CEVAP : Davalı vekili, tedbir talebinin kötüniyetli olduğunu, davacının gerek mail adresi gerekse de noter kanalıyla tüm bilgi ve belge taleplerinin karşılandığını, pay sahipliği nedeniyle zaten davacı tarafın hakkının güvence altında olduğunu, ihtiyati tedbir şartlarının oluşmadığını belirterek; tedbir talebinin reddine karar verilmesini talep etmiştir.
6102 sayılı TTK’nın 449. maddesi uyarınca dava konusu genel kurul kararının yürütülmesinin geri bırakılmasına ilişkin davacının talebi hakkında, yazılı görüşlerini bildirmeleri için davalışirket temsilcilerine tebligat çıkartılmış olup bu hususta yazılı görüşlerini bildirmemişlerdir.
İLK DERECE MAHKEMESİ KARARININ ÖZETİ : Mahkemece, dosya üzerinden yapılan inceleme neticesinde, davacının davalı şirketin ortağı olduğu, davanın esası yönünden kendisinin haklılığını yaklaşık olarak ispat edecek nitelikte ve meydana gelebilecek bir değişme nedeniyle hakkın elde edilmesinin önemli ölçüde zorlaşacağı ya da tamamen imkânsız hâle geleceği veya gecikmesinde sakınca bulunması yahut ciddi bir zararın ortaya çıkacağı endişesinin bulunduğu yönünde delillerin dosyaya sunulmadığı, belirtilerek; ihtiyati tedbir talebinin reddine karar verilmiştir.
Karara karşı ihtiyati tedbir isteyen davacı vekili tarafından istinaf yoluna başvurulmuştur.
İSTİNAF NEDENLERİ : İhtiyati tedbir isteyen davacı vekili, toplantı çağrısının usulsüz yapıldığını, yeter sayısının usul ve yasaya aykırı olduğunu, tedbir kararının gecikmesinin ciddi bir zarar doğuracağını, belirterek; kararın kaldırılmasını istemiştir.
GEREKÇE: Talep, genel kurul kararının yürütülmesinin geri bırakılmasına yönelik ihtiyati tedbir istemine ilişkin olup ilk derece mahkemesince yukarıda yazılı gerekçeyle istemin reddine karar verilmiştir.
Dairemizce HMK’nın 355. maddesi uyarınca istinaf sebepleriyle ve kamu düzenine ilişkin nedenlerle sınırlı olarak istinaf incelemesi yapılmıştır.
TTK’nın 449. maddesinde (1) Genel kurul kararı aleyhine iptal veya butlan davası açıldığı takdirde mahkeme, yönetim kurulu üyelerinin görüşünü aldıktan sonra, dava konusu kararın yürütülmesinin geri bırakılmasına karar verebilir.
” hükmüne yer verilmiştir.
HMK’nun 389/1. maddesi uyarınca mevcut durumda meydana gelebilecek bir değişme nedeniyle hakkın elde edilmesinin önemli ölçüde zorlaşacağından ya da tamamen imkânsız hâle geleceğinden veya gecikme sebebiyle bir sakıncanın yahut ciddi bir zararın doğacağından endişe edilmesi hâllerinde, uyuşmazlık konusu hakkında ihtiyati tedbir kararı verilebilir.
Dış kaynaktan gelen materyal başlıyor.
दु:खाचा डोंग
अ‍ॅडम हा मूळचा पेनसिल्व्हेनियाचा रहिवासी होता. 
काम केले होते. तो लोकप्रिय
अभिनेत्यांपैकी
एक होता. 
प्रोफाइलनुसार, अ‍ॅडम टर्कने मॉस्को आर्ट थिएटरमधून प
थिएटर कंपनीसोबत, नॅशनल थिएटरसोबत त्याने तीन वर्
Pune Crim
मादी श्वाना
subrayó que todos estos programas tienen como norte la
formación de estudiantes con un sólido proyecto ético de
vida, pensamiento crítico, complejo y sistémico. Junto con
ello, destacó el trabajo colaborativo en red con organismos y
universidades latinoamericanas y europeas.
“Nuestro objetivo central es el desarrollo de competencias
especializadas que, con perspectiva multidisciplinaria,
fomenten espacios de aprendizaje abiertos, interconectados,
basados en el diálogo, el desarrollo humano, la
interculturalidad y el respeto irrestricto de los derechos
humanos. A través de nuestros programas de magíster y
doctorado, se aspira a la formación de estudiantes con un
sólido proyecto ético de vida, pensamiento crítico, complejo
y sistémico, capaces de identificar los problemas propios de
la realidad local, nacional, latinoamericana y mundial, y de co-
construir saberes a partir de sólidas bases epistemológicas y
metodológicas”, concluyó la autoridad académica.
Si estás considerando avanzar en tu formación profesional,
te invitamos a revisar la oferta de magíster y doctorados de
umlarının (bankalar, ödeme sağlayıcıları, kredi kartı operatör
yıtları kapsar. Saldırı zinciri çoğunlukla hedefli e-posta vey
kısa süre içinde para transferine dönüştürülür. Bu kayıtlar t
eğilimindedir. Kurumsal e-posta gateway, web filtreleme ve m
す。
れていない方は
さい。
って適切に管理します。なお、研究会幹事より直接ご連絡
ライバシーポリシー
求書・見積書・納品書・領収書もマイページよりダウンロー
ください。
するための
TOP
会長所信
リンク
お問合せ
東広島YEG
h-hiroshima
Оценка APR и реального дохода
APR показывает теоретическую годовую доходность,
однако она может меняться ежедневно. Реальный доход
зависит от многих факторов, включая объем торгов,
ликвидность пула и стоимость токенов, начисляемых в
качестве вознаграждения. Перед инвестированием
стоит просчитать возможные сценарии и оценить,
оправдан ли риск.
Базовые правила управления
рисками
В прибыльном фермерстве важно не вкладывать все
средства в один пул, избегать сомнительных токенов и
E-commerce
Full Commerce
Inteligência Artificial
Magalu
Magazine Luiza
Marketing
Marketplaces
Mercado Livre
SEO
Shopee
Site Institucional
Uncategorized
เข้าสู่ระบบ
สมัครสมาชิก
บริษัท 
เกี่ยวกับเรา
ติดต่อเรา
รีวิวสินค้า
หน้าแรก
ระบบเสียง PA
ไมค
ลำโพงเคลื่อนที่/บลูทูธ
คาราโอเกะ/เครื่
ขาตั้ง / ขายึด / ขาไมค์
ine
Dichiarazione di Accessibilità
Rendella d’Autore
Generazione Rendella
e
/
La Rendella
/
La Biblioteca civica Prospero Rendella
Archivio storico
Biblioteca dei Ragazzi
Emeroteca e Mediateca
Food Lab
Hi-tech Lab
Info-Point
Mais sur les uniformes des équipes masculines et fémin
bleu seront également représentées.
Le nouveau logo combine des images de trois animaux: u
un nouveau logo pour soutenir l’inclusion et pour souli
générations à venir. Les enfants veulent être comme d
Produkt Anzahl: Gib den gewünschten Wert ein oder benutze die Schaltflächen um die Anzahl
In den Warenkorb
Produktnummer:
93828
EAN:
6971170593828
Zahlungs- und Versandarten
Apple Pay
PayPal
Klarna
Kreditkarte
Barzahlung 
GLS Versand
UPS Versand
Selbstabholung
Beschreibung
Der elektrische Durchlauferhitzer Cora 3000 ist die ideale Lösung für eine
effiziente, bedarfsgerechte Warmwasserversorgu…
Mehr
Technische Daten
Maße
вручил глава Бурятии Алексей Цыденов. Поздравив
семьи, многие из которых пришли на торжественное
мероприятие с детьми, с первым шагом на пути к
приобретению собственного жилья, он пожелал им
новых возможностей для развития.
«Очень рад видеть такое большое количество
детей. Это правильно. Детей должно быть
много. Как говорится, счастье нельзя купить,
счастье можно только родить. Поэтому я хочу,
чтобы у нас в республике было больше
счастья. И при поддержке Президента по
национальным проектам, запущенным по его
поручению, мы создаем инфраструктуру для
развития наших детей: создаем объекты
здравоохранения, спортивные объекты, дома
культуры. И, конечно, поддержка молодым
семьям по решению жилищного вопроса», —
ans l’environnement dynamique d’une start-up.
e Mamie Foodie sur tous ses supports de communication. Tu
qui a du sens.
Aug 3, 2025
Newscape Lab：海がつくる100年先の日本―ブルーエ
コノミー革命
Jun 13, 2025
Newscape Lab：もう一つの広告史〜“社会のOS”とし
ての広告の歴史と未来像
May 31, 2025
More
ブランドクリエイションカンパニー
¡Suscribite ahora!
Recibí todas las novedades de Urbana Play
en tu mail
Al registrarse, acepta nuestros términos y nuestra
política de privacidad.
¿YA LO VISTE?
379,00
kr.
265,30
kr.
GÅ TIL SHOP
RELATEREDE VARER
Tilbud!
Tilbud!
HMK’nın 390/3. maddesi uyarınca tedbir talep eden taraf, dilekçesinde dayandığı ihtiyati tedbir sebebini ve türünü açıkça belirtmek ve davanın esası yönünden kendisinin haklılığını yaklaşık olarak ispat etmek zorundadır.
Geçici hukuki koruma yargılamasını asıl hukuki koruma yargılamasından ayıran özelliklerden biri ispat ölçüsüdür. Geçiçi hukuki koruma yargılamasında yaklaşık ispatla yetinilmiş olması, ispatın aranmayacağı ya da ispat kurallarının tamamen dışına çıkılacağı anlamına gelmemektedir.
Somut olayda, genel kurul kararının iptali istemiyle açılan davada kararın yürütülmesinin geri bırakılmasına dair tedbir isteminde bulunulmuş olup henüz ön inceleme aşamasında olan dosyada HMK’nın 390/1. maddesinde öngörülen yaklaşık ispat koşulunun yerine getirilmemiş olması karşısında ilk derece mahkemesince verilen ihtiyati tedbir isteminin reddine dair kararda bir isabetsizlik görülmemiştir.
Bu durumda istinaf kanun yoluna başvuranın dilekçesinde yer verdiği itirazların, açıklanan gerekçe ışığında yerinde olmamasına, kararda kamu düzenine ilişkin bir aykırılık bulunmamasına, kararının usul ve esas yönünden hukuka uygun olmasına göre, duruşma açılmasına gerek görülmeyerek Hukuk Muhakemeleri Kanunun 353/1-b-1 maddesi gereğince istinaf başvurusunun esastan reddine karar verilmesi gerekmiştir.
H Ü K Ü M :Yukarıda açıklanan nedenlerle;
1-İhtiyati tedbir isteyen davacının istinaf başvurusunun Hukuk Muhakemeleri Kanununun 353/1-b-1 maddesi uyarınca ESASTAN REDDİNE,
2-İhtiyati tedbir isteyen davacı yönünden istinaf karar harcı olan 296,40-TL maktu harçtan, peşin alınan 80,70-TL harcın mahsubu ile bakiye 215,70-TL harcın davacıdan alınarak hazineye gelir kaydına,
3-İstinaf başvurusu nedeniyle davacının yaptığı giderlerin kendi üzerinde bırakılmasına,
Dosya üzerinden yapılan inceleme neticesinde, 6100 sayılı Hukuk Muhakemeleri Kanunu’nun 362/1-f maddesi gereğince kesin olmak üzere 03.02.2023 tarihinde oy birliğiyle karar verildi.